Baby Driver’s  most significant forerunner may be the work of Richard Lester, the underappreciated tinkerer who directed the most iconic jukebox musical ever made, the 1964 Beatles vehicle ‘A Hard Day’s Night’.  That film’s pioneering trick of cutting to the beat of Lennon & McCartney’s ecstatic riffs invented the grammar of music video, influencing everything from MTV to Beyoncé’s visual album Lemonade.   Wright shares Lester’s zest for an audio-visual gag, but constantly updates the playbook, always searching for new avenues to entertain us. Watch how a set of windscreen wipers waggle in sync to the frantic piano ramblings of Blur’s ‘Intermission’** as a job goes awry, or a delightful single take of Baby shimmying down the street to the chugging blues of ‘Harlem Shuffle’.  The song’s words are given literal concrete onscreen representation as graffiti, and, by some miracle, Elgort manages to glide past the lyrics exactly as they are sung.  
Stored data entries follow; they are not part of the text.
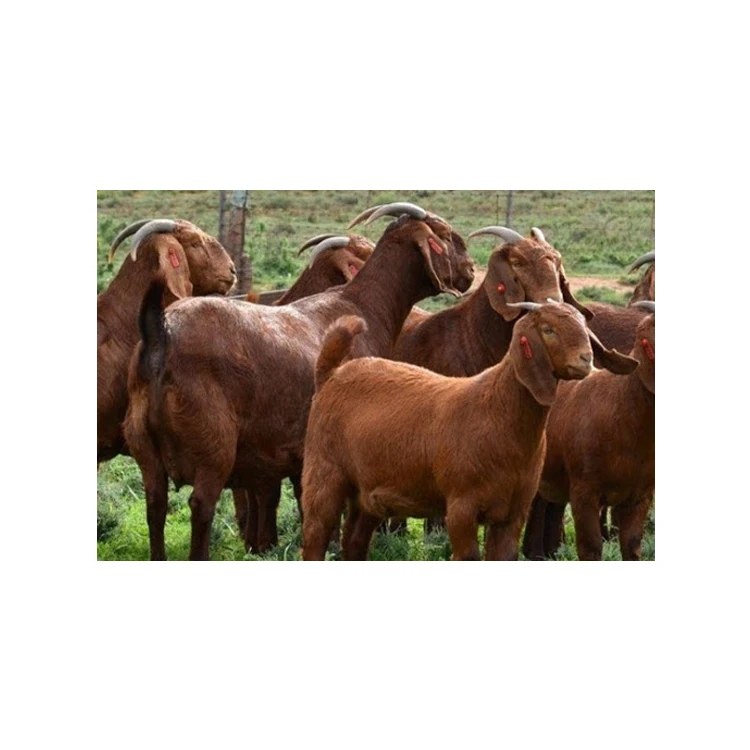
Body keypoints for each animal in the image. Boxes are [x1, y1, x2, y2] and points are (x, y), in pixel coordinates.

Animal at [123, 202, 475, 559]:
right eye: (445, 235)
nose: (471, 270)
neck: (363, 307)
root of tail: (161, 332)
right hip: (213, 448)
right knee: (201, 506)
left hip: (145, 449)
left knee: (156, 506)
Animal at [301, 302, 638, 561]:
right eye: (548, 329)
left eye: (584, 327)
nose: (586, 360)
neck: (498, 413)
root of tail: (332, 374)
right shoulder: (461, 506)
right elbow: (467, 556)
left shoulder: (512, 513)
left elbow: (504, 557)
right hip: (324, 474)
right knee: (315, 536)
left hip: (366, 492)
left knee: (354, 543)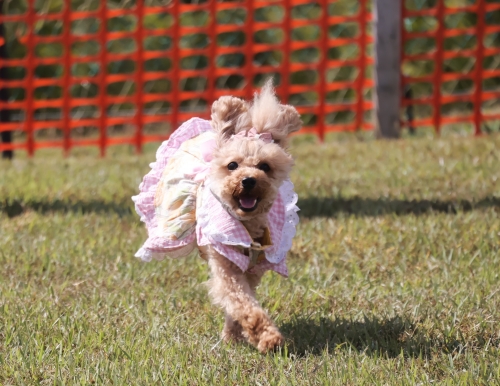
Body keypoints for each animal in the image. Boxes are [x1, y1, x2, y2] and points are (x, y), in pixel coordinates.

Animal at [133, 80, 300, 352]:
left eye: (264, 166)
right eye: (232, 165)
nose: (248, 180)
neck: (246, 226)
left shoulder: (253, 270)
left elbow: (241, 302)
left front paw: (235, 334)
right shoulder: (226, 265)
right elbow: (241, 302)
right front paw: (266, 337)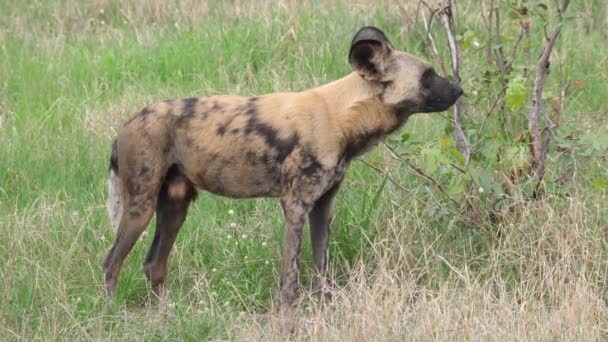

This is inspired cinema, a rollicking and personal vision released among a fleet of smoothed-over blockbuster product.  Only Wright and Co. could make each impossible frame seem as effortless as a morning coffee run.  Forget the speed limit.  Sprint, don’t drag, to see the summertime treat of the year.

*  The title is borrowed from a Simon & Garfunkel deep cut.
**Look out for a vinyl copy of Modern Life is Rubbish nested in the background of Baby’s apartment- I call it Public Service Product Placement!